Can anyone find a geometrical solution to this problem. I dont mean trig. or anything else of the sort. Good luck.

If, in triangle ABC, median AM is such that angle BAC is divided in ratio 1:2, and AM is extended through M to D so that DBA is a right angle, prove that AC=AD/2:

http://www.vbforums.com/attachment.php?s=&postid=1266509

Here you go,
draw a circle with a radius of 1
The centre is point A
draw a ghorizontol line thru A
Draw anothe line thru A at an angle BAC (from your drawing), extend the line to a length of 0.5 from A, the end is point C
Draw another line thru A at an angle of 1/3 of BAC, extend that line to a length of 1 (to the perimeter of the circle. This point is D.
From D draw a vertical line the the horizontal line, they meet at point B.
You will have an Triangle ABC, and a line AD with length of AC=0.5*AD, and angle BAC is 3* the angle of BAD.

hmm this doesn't look too much like a proof for me. besides I can't really follow it (lost at line 5)

opus,

Could you explain a bit more clearly? Perhaps with a drawing? I'm completely lost...

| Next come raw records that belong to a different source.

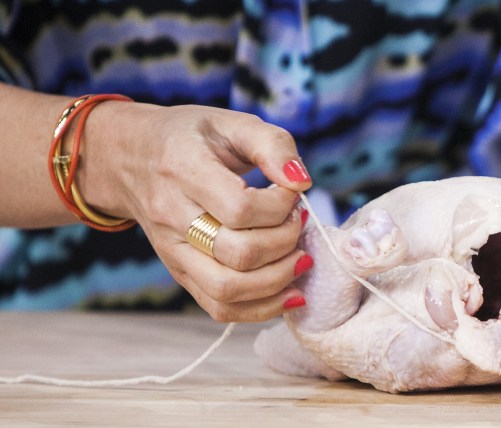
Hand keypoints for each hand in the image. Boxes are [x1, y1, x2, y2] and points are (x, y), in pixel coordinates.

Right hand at [79, 102, 313, 320]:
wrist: (130, 158)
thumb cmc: (189, 137)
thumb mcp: (230, 122)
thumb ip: (272, 144)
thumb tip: (301, 182)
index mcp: (183, 170)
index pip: (241, 209)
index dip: (280, 207)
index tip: (293, 194)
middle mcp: (172, 216)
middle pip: (238, 254)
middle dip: (285, 243)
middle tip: (300, 223)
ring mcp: (172, 251)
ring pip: (228, 290)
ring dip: (278, 281)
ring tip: (300, 258)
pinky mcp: (179, 272)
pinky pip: (218, 307)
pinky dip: (260, 308)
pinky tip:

He didn't ask for a proff, just for a solution!
I hope the drawing helps

he did
prove that AC=AD/2:

Prove that AM is the median of triangle ABC, and you'll have your proof...
Although this looks rather fishy...Since AC is the radius of the smaller circle, and BC is tangent to it, would ACB not have to be a right angle? Unless you didn't mean for BC to be tangent to the circle...?

I didn't do a proof, just a solution of how to construct it!
The circles HAVE to be radius 1 and 0,5; that makes AC=AD/2
And I did use to angles , one was the angle formed by BAC and the other 1/3 of this. This way the later will dived the first angle by a ratio of 1:2, what other proof do you need?
And for the line BC, it goes vertical from the perimeter of the small circle, that makes it a tangent.
I just tried to give a method of whow to do it, without mentioning any trigometrie, since SilverSprite said :I dont mean trig

Come on, people! Are you just going to give up on this problem? Have you no dignity whatsoever, or are you just lazy? Do none of you like geometry? This thread has been up forever and no one has solved the problem yet! I can't do it, as geometry is a very weak area for me, but there must be at least one person on this forum with geometrical insight!

Let <BAM=x
then MAC=2x
choose point P on AD so that AM=MP.

since BM=MC, ACPB is a parallelgram (diagonals bisect each other). Thus BP=AC.
Let T be the midpoint of AD making BT the median of right triangle ABD. It follows that BT=AD/2, or BT=AT (measure of medians on the hypotneuse is half the hypotneuse length). and consequently, <TBA=x. <BTP is an exterior angle of isosceles triangle BTA. Therefore, <BTP=2x. However, since BP is parallel to AC, <CAP=<BPA=2x. Thus TBP is isosceles with BT=BP.
Since BT=AD/2 and BT=BP=AC, AC=AD/2

Unfair, you looked up the solution!

so? it isn't for you its for Kalk!

:P:P I like your trig solution BTW.

Nice solution, even if you looked it up, bugz!

Hey bugz, supposedly Yang found an easy proof. One that takes like 2 lines. Talk to her about it.

More like 8 lines.:rolleyes:

Do tell Kalk!

I'm all ears!

I don't remember it, but it has something to do with finding angles. Ask Yang.